Why TSP and why now?

The Founding

Third Space Practice was founded in 2025 in response to a specific request. Zan Times — the independent newsroom reporting from inside Afghanistan, run by Afghan women journalists working under conditions of surveillance and risk — needed psychosocial support for its team and couldn’t afford to commission it. The work began pro bono. Within months it had been picked up by Free Press Unlimited, which has funded the programme since. The pro bono commitment carried the work until funding arrived, and has remained a working principle of the practice.

That founding moment made a wider gap visible. The conditions the Zan Times team was working in were not exceptional. They were representative of what frontline workers across journalism, human rights, humanitarian response, and protection work were experiencing at scale, and the support infrastructure that had partially served them was contracting fast.

The Gap

There is serious psychosocial work happening across the humanitarian and human rights sectors, much of it under acute pressure as funding contracts. The dismantling of USAID and the broader collapse in international development funding through 2024 and 2025 has removed large parts of the architecture that previously held mental health and psychosocial provision for frontline workers. INGO budgets have been cut. MHPSS, never well-funded, has been deprioritised. The volume of frontline work that is happening keeps rising. The support available to the people doing it does not.

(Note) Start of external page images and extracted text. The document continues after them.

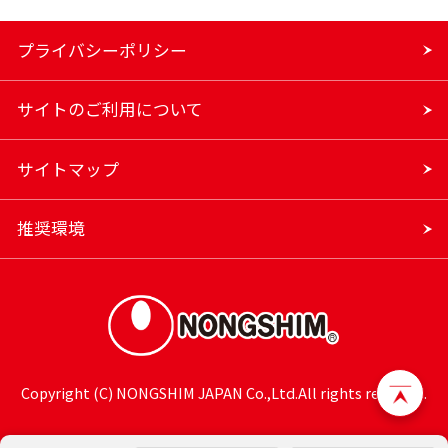
プライバシーポリシー
サイトのご利用について
サイトマップ
推奨環境
Copyright (C) NONGSHIM JAPAN Co.,Ltd.All rights reserved.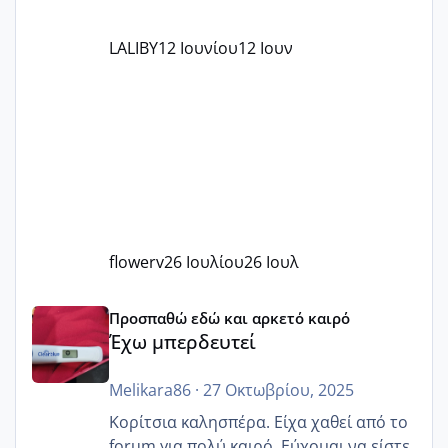
LALIBY
12 Ιουνίου
12 Ιουν
flowerv
26 Ιουλίου
26 Ιουλ
Έχω μπερδευτεί
Προσπαθώ εδώ και αρκετό καιρό
Έχω μπερδευτεί
Melikara86
·
27 Οκτωβρίου, 2025
Κορίτσια καλησπέρα. Είχα χαθεί από το
forum για πολύ καιρό. Εύχομαι να είστε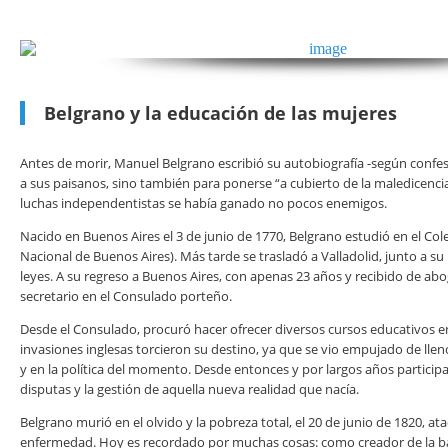
Belgrano y la educación de las mujeres
Antes de morir, Manuel Belgrano escribió su autobiografía -según confesó
a sus paisanos, sino también para ponerse “a cubierto de la maledicencia”
luchas independentistas se había ganado no pocos enemigos.
Nacido en Buenos Aires el 3 de junio de 1770, Belgrano estudió en el Col
Nacional de Buenos Aires). Más tarde se trasladó a Valladolid, junto a s
leyes. A su regreso a Buenos Aires, con apenas 23 años y recibido de ab
secretario en el Consulado porteño.
Desde el Consulado, procuró hacer ofrecer diversos cursos educativos en
invasiones inglesas torcieron su destino, ya que se vio empujado de llen
y en la política del momento. Desde entonces y por largos años participar
disputas y la gestión de aquella nueva realidad que nacía.
Belgrano murió en el olvido y la pobreza total, el 20 de junio de 1820, 
enfermedad. Hoy es recordado por muchas cosas: como creador de la ba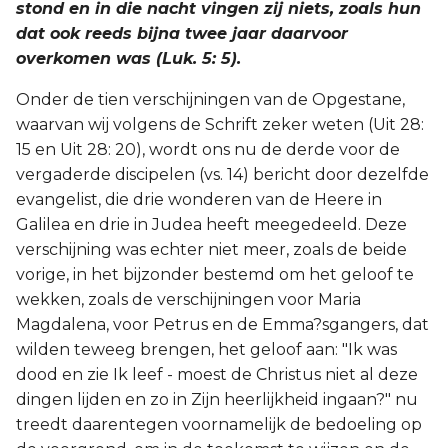
stond en in die nacht vingen zij niets, zoals hun
dat ook reeds bijna twee jaar daarvoor
overkomen was (Luk. 5: 5).
Onder de tien verschijningen van de Opgestane,
waarvan wij volgens de Schrift zeker weten (Uit 28:
15 en Uit 28: 20), wordt ons nu de derde voor de
vergaderde discipelen (vs. 14) bericht door dezelfde
evangelist, die drie wonderen van de Heere in
Galilea en drie in Judea heeft meegedeeld. Deze
verschijning was echter niet meer, zoals de beide
vorige, in het bijzonder bestemd om het geloof te
wekken, zoals de verschijningen voor Maria
Magdalena, voor Petrus en de Emma?sgangers, dat
wilden teweeg brengen, het geloof aan: "Ik was
dood en zie Ik leef - moest de Christus niet al deze
dingen lijden en zo in Zijn heerlijkheid ingaan?" nu
treedt daarentegen voornamelijk de bedoeling op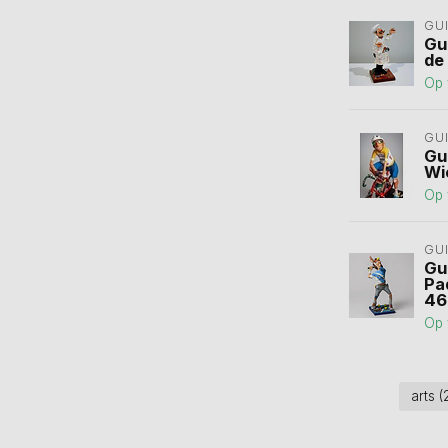
GU
Gu
de
Op 
GU
Gu
Wi
Op 
GU
Gu
Pa
46
Op 
arts
(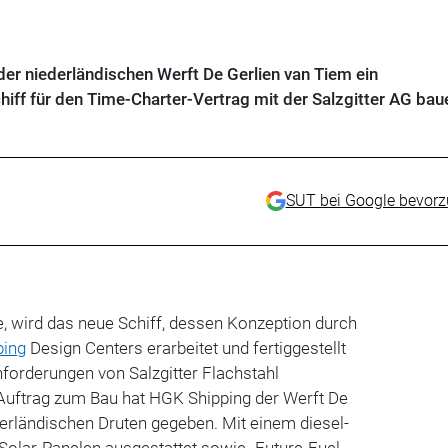
der niederländischen Werft De Gerlien van Tiem ein
ff für den Time-Charter-Vertrag mit der Salzgitter AG bau
SUT bei Google bevor
te, wird das neue Schiff, dessen Konzeption durch
ping
Design Centers erarbeitet und fertiggestellt
Anforderungen von Salzgitter Flachstahl
 Auftrag zum Bau hat HGK Shipping der Werft De
erländischen Druten gegeben. Mit einem diesel-
 Solar-Panelen ausgestattet sowie „Future-Fuel-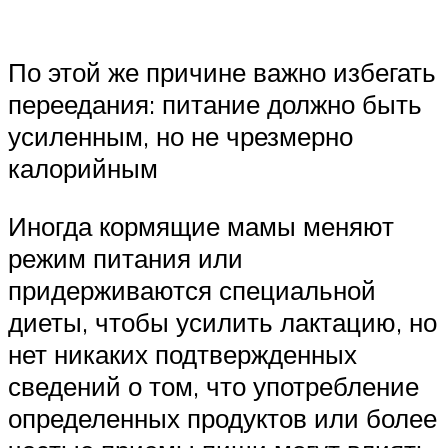
По этой же причине важно избегать
переедания: питание должно быть
усиленным, но не чрезмерно
калорийным
Иногда кормящие мамы меняют
режим питания или
придерживаются специальной
диеты, чтобы усилить лактацию, но
нет никаких подтвержденных
сведений о том, что употребление
определенных продуктов или более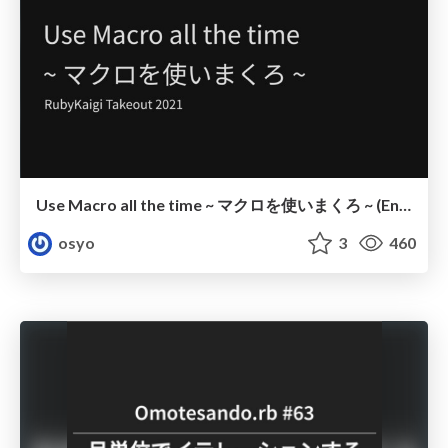
Use Macro all the time ~ マクロを使いまくろ ~ (English)
osyo
3
460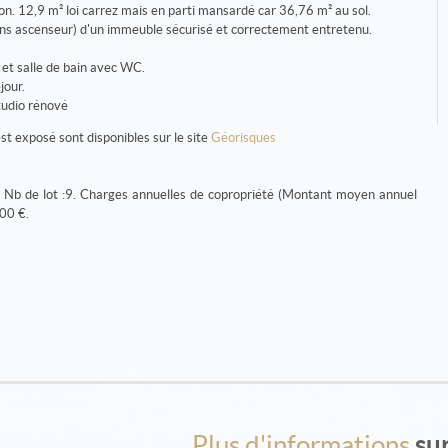
on. 12,9 m² loi carrez mais en parti mansardé car 36,76 m² au sol.
sans ascenseur) d'un immeuble sécurisé et correctement entretenu.
et salle de bain avec WC.
jour.
tudio rénové
st exposé sont disponibles sur le site
Géorisques
é. Nb de lot :9. Charges annuelles de copropriété (Montant moyen annuel
.00 €.
Plus d'informations
su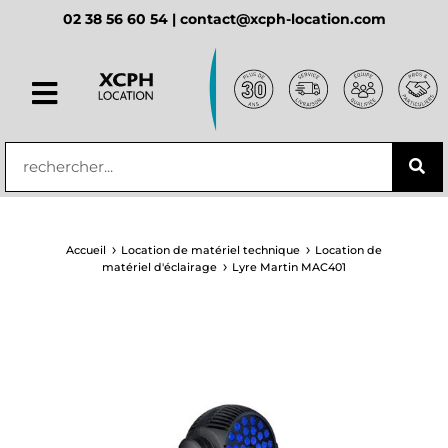
02 38 56 60 54 |
contact@xcph-location.com
principal
Accueil
Location de matériel technique
Location de
matériel d'éclairage
Lyre Martin MAC401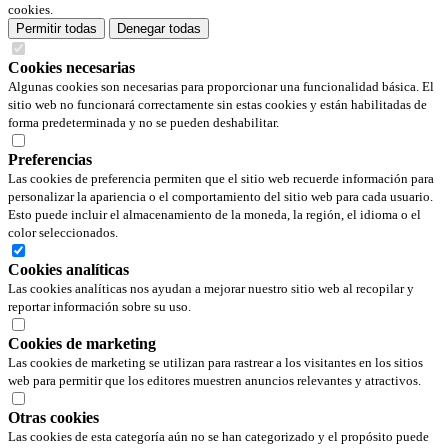
cookies.
Permitir todas
Denegar todas
Cookies necesarias
Algunas cookies son necesarias para proporcionar una funcionalidad básica. El
sitio web no funcionará correctamente sin estas cookies y están habilitadas de
forma predeterminada y no se pueden deshabilitar.
Preferencias
Las cookies de preferencia permiten que el sitio web recuerde información para
personalizar la apariencia o el comportamiento del sitio web para cada usuario.
Esto puede incluir el almacenamiento de la moneda, la región, el idioma o el
color seleccionados.
Cookies analíticas
Las cookies analíticas nos ayudan a mejorar nuestro sitio web al recopilar y
reportar información sobre su uso.
Cookies de marketing
Las cookies de marketing se utilizan para rastrear a los visitantes en los sitios
web para permitir que los editores muestren anuncios relevantes y atractivos.
Otras cookies
Las cookies de esta categoría aún no se han categorizado y el propósito puede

The provision that does exist tends to have been designed around a different set of assumptions: that trauma is event-based rather than cumulative, that distress can be treated as individual rather than structural, that intervention can be short-term and episodic, that the institutional context will remain stable enough to absorb a clinical model. Those assumptions held more reliably in earlier periods. They hold less well now.

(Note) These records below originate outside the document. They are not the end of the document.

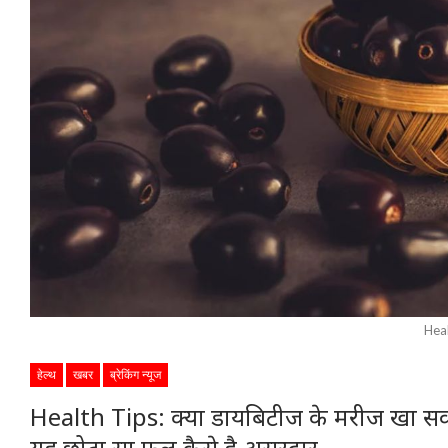
Hea
हेल्थ
खबर
ब्रेकिंग न्यूज
Health Tips: क्या डायबिटीज के मरीज खा सकते 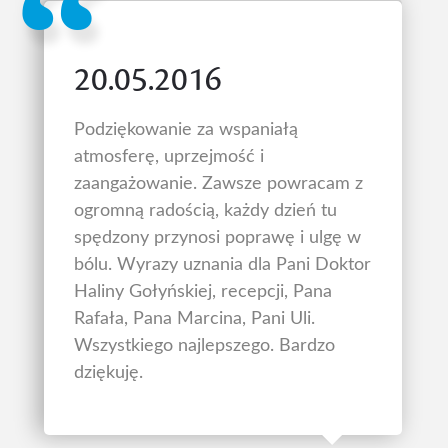
20.05.2016
Podziękowanie za wspaniałą
atmosferę, uprzejmość i
zaangażowanie. Zawsze powracam z
ogromną radością, każdy dzień tu
spędzony przynosi poprawę i ulgę w
bólu. Wyrazy uznania dla Pani Doktor
Haliny Gołyńskiej, recepcji, Pana
Rafała, Pana Marcina, Pani Uli.
Wszystkiego najlepszego. Bardzo
dziękuję.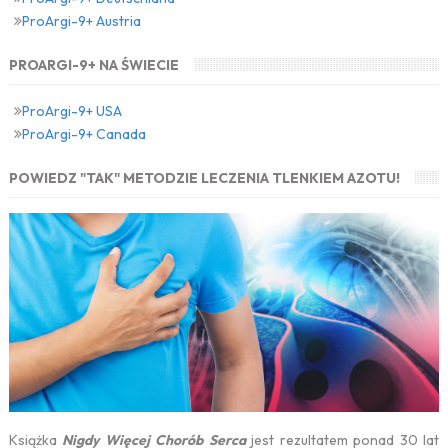
ProArgi-9+ Austria
PROARGI-9+ NA ŚWIECIE
ProArgi-9+ USA
ProArgi-9+ Canada
POWIEDZ "TAK" METODZIE LECZENIA TLENKIEM AZOTU!
Książka
Nigdy Więcej Chorób Serca
jest rezultatem ponad 30 lat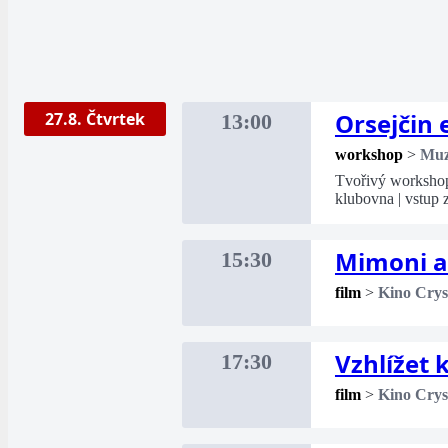
Orsejčin 
27.8. Čtvrtek
13:00
workshop
>
Mu
Tvořivý workshop 
klubovna | vstup
Mimoni a
15:30
film
>
Kino Crys
Vzhlížet
17:30
film
>
Kino Crys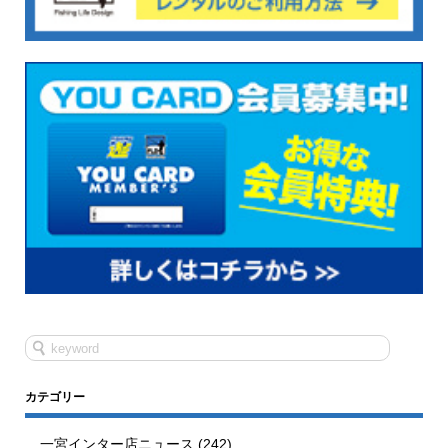
カテゴリー
一宮インター店ニュース
(242)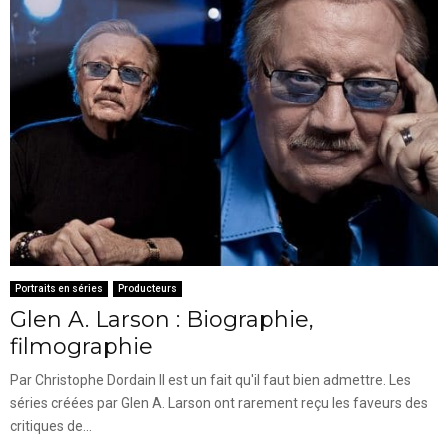
Portraits en séries
Producteurs
Glen A. Larson : Biographie,
filmographie
Par Christophe Dordain Il est un fait qu'il faut bien admettre. Les
séries créées par Glen A. Larson ont rarement reçu les faveurs des
critiques de...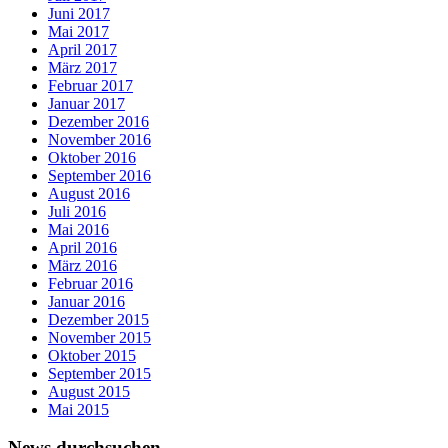
Juni 2017
Mai 2017
April 2017
März 2017
Februar 2017
Januar 2017
Dezember 2016
November 2016
Oktober 2016
September 2016
August 2016
Juli 2016
Mai 2016
April 2016
März 2016
Februar 2016
Januar 2016
Dezember 2015
November 2015
Oktober 2015
September 2015
August 2015
Mai 2015
News durchsuchen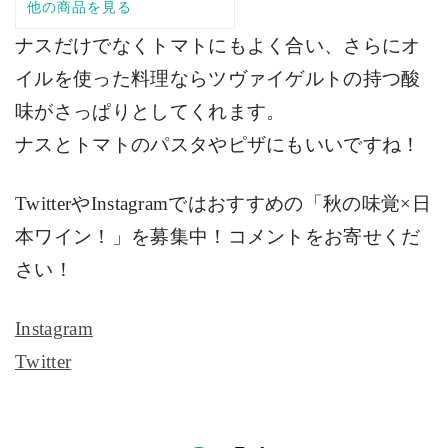
ナスだけでなくトマトにもよく合い、さらにオ
イルを使った料理ならツヴァイゲルトの持つ酸
味がさっぱりとしてくれます。
ナスとトマトのパスタやピザにもいいですね！
Twitter
や
Instagram
ではおすすめの「秋の味覚×日
本ワイン！」を募集中！コメントをお寄せくだ
さい！
Instagram
Twitter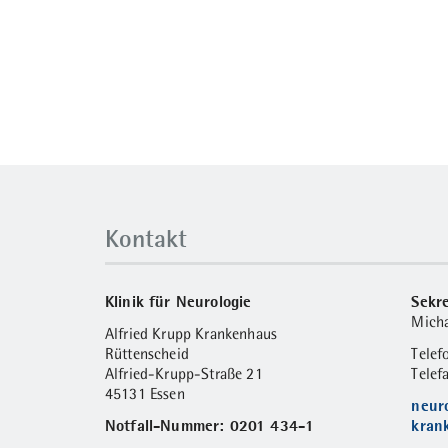
Kontakt
Klinik für Neurologie
Sekre
Micha
Alfried Krupp Krankenhaus
Rüttenscheid
Tele
Alfried-Krupp-Straße 21
Telef
45131 Essen
neur
Notfall-Nummer: 0201 434-1
kran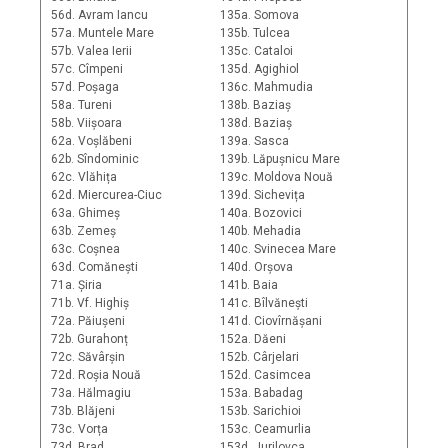
56d. Avram Iancu
135a. Somova
57a. Muntele Mare
135b. Tulcea
57b. Valea Ierii
135c. Cataloi
57c. Cîmpeni
135d. Agighiol
57d. Poșaga
136c. Mahmudia
58a. Tureni
138b. Baziaș
58b. Viișoara
138d. Baziaș
62a. Voșlăbeni
139a. Sasca
62b. Sîndominic
139b. Lăpușnicu Mare
62c. Vlăhița
139c. Moldova Nouă
62d. Miercurea-Ciuc
139d. Sichevița
63a. Ghimeș
140a. Bozovici
63b. Zemeș
140b. Mehadia
63c. Coșnea
140c. Svinecea Mare
63d. Comănești
140d. Orșova
71a. Șiria
141b. Baia
71b. Vf. Highiș
141c. Bîlvănești
72a. Păiușeni
141d. Ciovîrnășani
72b. Gurahonț
152a. Dăeni
72c. Săvârșin
152b. Cârjelari
72d. Roșia Nouă
152d. Casimcea
73a. Hălmagiu
153a. Babadag
73b. Blăjeni
153b. Sarichioi
73c. Vorța
153c. Ceamurlia
73d. Brad
153d. Jurilovca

The shape of available funding compounds this. Rapid-response and short-arc grants, often the only money available, set up a structural problem for psychosocial work: support opens trauma, builds relational trust, and then ends before the work it has started can be safely held. This isn’t a critique of the practitioners delivering inside those constraints; it’s a question about what funding shapes make ethical practice possible. Third Space Practice was founded partly in response to that question, with a commitment to match short-arc funding with pro bono continuation where needed, so the work isn’t structured to fail the people it’s meant to serve.

The Response

Third Space Practice runs structured psychosocial accompaniment designed for the conditions described above: cumulative strain rather than discrete events, contexts that don’t stabilise, work that doesn’t have a clean endpoint. Programmes are held over time. They are paced, contained, and transparent about scope. They sit alongside the operational work, not above it as a clinical add-on. The intellectual foundation draws on existential, un-colonial, liberation, and somatic traditions, all of which take seriously the political and structural conditions that produce distress.

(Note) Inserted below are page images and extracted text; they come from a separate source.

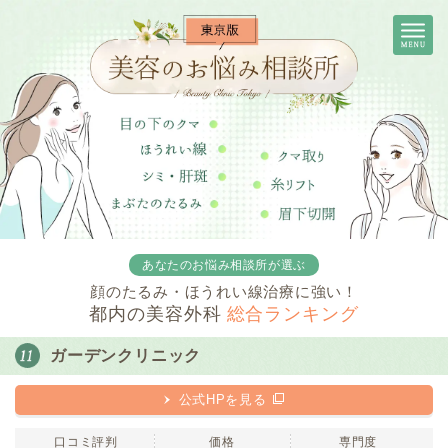
あなたのお悩み相談所が選ぶ
顔のたるみ・ほうれい線治療に強い！
都内の美容外科
総合ランキング
ガーデンクリニック
公式HPを見る
口コミ評判
価格
専門度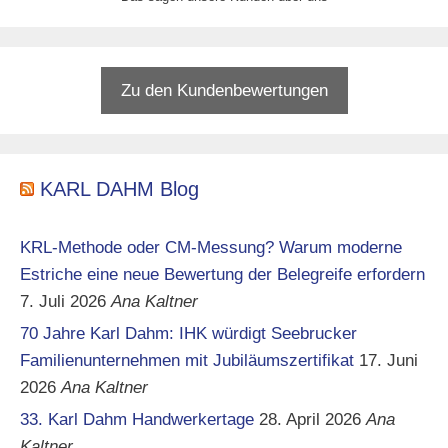
Zu den Kundenbewertungen
KARL DAHM Blog
KRL-Methode oder CM-Messung? Warum moderne
Estriche eine neue Bewertung der Belegreife erfordern
7. Juli 2026
Ana Kaltner
70 Jahre Karl Dahm: IHK würdigt Seebrucker
Familienunternehmen mit Jubiläumszertifikat
17. Juni
2026
Ana Kaltner
33. Karl Dahm Handwerkertage
28. April 2026
Ana
Kaltner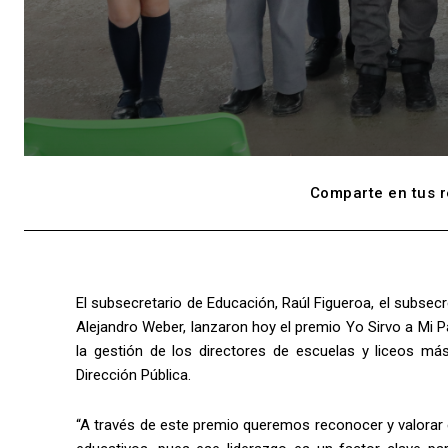
Comparte en tus r
El subsecretario de Educación, Raúl Figueroa, el subsecre
Alejandro Weber, lanzaron hoy el premio Yo Sirvo a Mi 
la gestión de los directores de escuelas y liceos más
Dirección Pública.
“A través de este premio queremos reconocer y valorar 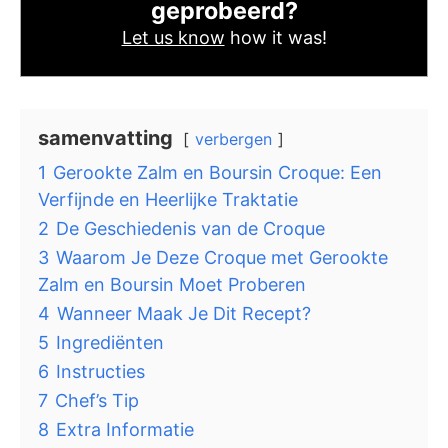
geprobeerd?
Let us know
how it was!
samenvatting
verbergen
1
Gerookte Zalm en Boursin Croque: Een
Verfijnde en Heerlijke Traktatie
2
De Geschiedenis van de Croque
3
Waarom Je Deze Croque met Gerookte
Zalm en Boursin Moet Proberen
4
Wanneer Maak Je Dit Recept?
5
Ingrediënten
6
Instructies
7
Chef’s Tip
8
Extra Informatie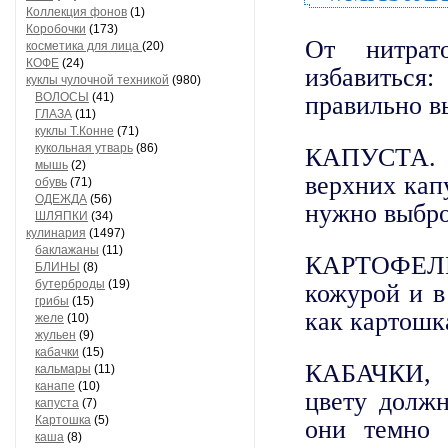
Коллекция фонов
(1)
Коробочки
(173)
От нитрат
косметика для лица
(20)
расти
КОФЕ
(24)
избавитьс
куклы чулочной техникой
(980)
ВОЛОСЫ
(41)
правильно в
ГЛАЗА
(11)
куклы Т.Конне
(71)
кукольная утварь
(86)
КАПУСТА. Б
мышь
(2)
верхних кап
обувь
(71)
ОДЕЖДА
(56)
нужно выбро
ШЛЯПКИ
(34)
Реце
кулинария
(1497)
вопло
баклажаны
(11)
КАРТОФЕЛЬ.
БЛИНЫ
(8)
бутерброды
(19)
кожурой и 
грибы
(15)
как картошк
желе
(10)
жульен
(9)
Измел
кабачки
(15)
КАБАЧКИ,
кальмары
(11)
корейским, 
канапе
(10)
длинно
цвету должн
капуста
(7)
отсутствует
Картошка
(5)
они темно 
каша
(8)
способом,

The practice is small, deliberately so. Work is offered in clear arcs: introductory support, minimum ethical arc, enhanced arc, and regional programme implementation. Scope and cost are transparent from the start. Indicative budgets are available on request.

Care, in this kind of work, is infrastructure. It’s what makes the work possible to keep doing. Under-scoped support doesn’t remove the burden of frontline strain; it shifts it back onto the people carrying it. That’s what Third Space Practice is built to address.